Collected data
*** Block opens ***

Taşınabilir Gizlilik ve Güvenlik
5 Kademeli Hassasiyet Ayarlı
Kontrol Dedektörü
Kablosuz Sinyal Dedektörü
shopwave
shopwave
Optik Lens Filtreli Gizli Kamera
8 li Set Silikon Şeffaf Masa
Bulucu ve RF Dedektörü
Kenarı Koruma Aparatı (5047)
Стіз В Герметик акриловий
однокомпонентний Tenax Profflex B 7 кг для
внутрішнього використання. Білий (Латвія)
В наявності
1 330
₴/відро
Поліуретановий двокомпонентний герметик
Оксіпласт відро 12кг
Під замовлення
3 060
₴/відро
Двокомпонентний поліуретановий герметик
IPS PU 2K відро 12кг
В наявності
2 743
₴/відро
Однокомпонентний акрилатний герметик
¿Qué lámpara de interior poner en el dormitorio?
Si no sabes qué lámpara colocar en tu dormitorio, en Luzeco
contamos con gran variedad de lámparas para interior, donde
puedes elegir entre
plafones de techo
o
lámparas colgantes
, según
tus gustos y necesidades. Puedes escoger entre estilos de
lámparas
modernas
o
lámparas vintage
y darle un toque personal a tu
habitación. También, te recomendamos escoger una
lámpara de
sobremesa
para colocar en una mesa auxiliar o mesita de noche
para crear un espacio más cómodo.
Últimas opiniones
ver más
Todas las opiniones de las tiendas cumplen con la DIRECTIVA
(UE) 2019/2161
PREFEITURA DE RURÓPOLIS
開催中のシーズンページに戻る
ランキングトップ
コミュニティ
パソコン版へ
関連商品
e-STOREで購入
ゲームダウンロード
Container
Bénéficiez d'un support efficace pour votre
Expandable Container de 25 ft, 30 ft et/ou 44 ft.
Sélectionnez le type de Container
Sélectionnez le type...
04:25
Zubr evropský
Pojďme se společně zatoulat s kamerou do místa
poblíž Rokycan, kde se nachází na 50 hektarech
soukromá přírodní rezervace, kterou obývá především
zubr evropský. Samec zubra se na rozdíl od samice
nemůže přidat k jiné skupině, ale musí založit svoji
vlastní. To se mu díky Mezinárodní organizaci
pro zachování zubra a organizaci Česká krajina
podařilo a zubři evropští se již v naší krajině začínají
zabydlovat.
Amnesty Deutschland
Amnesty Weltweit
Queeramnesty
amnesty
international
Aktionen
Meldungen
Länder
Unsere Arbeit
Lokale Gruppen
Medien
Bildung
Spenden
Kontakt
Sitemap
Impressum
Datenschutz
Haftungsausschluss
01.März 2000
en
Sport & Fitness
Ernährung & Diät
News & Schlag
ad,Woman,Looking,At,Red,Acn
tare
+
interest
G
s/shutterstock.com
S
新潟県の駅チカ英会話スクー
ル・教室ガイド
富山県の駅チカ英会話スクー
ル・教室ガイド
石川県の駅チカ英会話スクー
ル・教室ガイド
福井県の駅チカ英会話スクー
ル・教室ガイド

*** Block closes ***

▶ **Task requirements**
Write out every line of text from the records above, in the same order and without changing anything.

▶ **Exercise output**
Taşınabilir Gizlilik ve Güvenlik
5 Kademeli Hassasiyet Ayarlı
Kontrol Dedektörü
Kablosuz Sinyal Dedektörü
shopwave
shopwave
Optik Lens Filtreli Gizli Kamera
8 li Set Silikon Şeffaf Masa
Bulucu ve RF Dedektörü
Kenarı Koruma Aparatı (5047)
Стіз В Герметик акриловий
однокомпонентний Tenax Profflex B 7 кг для
внутрішнього використання. Білий (Латвія)
В наявності
1 330
₴/відро
Поліуретановий двокомпонентний герметик
Оксіпласт відро 12кг
Під замовлення
3 060
₴/відро
Двокомпонентний поліуретановий герметик
IPS PU 2K відро 12кг
В наявності
2 743
₴/відро
Однокомпонентний акрилатний герметик
¿Qué lámpara de interior poner en el dormitorio?
Si no sabes qué lámpara colocar en tu dormitorio, en Luzeco
contamos con gran variedad de lámparas para interior, donde
puedes elegir entre
plafones de techo
o
lámparas colgantes
, según
tus gustos y necesidades. Puedes escoger entre estilos de
lámparas
modernas
o
lámparas vintage
y darle un toque personal a tu
habitación. También, te recomendamos escoger una
lámpara de
sobremesa
para colocar en una mesa auxiliar o mesita de noche
para crear un espacio más cómodo.
Últimas opiniones
ver más
Todas las opiniones de las tiendas cumplen con la DIRECTIVA
(UE) 2019/2161
PREFEITURA DE RURÓPOLIS
開催中のシーズンページに戻る
ランキングトップ
コミュニティ
パソコン版へ
関連商品
e-STOREで購入
ゲームダウンロード
Container
Bénéficiez d'un support efficace pour votre
Expandable Container de 25 ft, 30 ft et/ou 44 ft.
Sélectionnez le type de Container
Sélectionnez le type...
04:25
Zubr evropský
Pojďme se společně zatoulat s kamerou do místa
poblíž Rokycan, kde se nachází na 50 hektarech
soukromá přírodní rezervace, kterou obývá především
zubr evropský. Samec zubra se na rozdíl od samice
nemůže přidat k jiné skupině, ale musí založit svoji
vlastní. To se mu díky Mezinárodní organizaci
pro zachování zubra a organizaci Česká krajina
podařilo a zubři evropští se již v naší krajině začínají
zabydlovat.
Amnesty Deutschland
Amnesty Weltweit
Queeramnesty
amnesty
international
Aktionen
Meldungen
Länder
Unsere Arbeit
Lokale Gruppen
Medien
Bildung
Spenden
Kontakt
Sitemap
Impressum
Datenschutz
Haftungsausschluss
01.März 2000
en
Sport & Fitness
Ernährung & Diät
News & Schlag
ad,Woman,Looking,At,Red,Acn
tare
+
interest
G
s/shutterstock.com
S
新潟県の駅チカ英会話スクー
ル・教室ガイド
富山県の駅チカ英会話スクー
ル・教室ガイド
石川県の駅チカ英会話スクー
ル・教室ガイド
福井県の駅チカ英会話スクー
ル・教室ガイド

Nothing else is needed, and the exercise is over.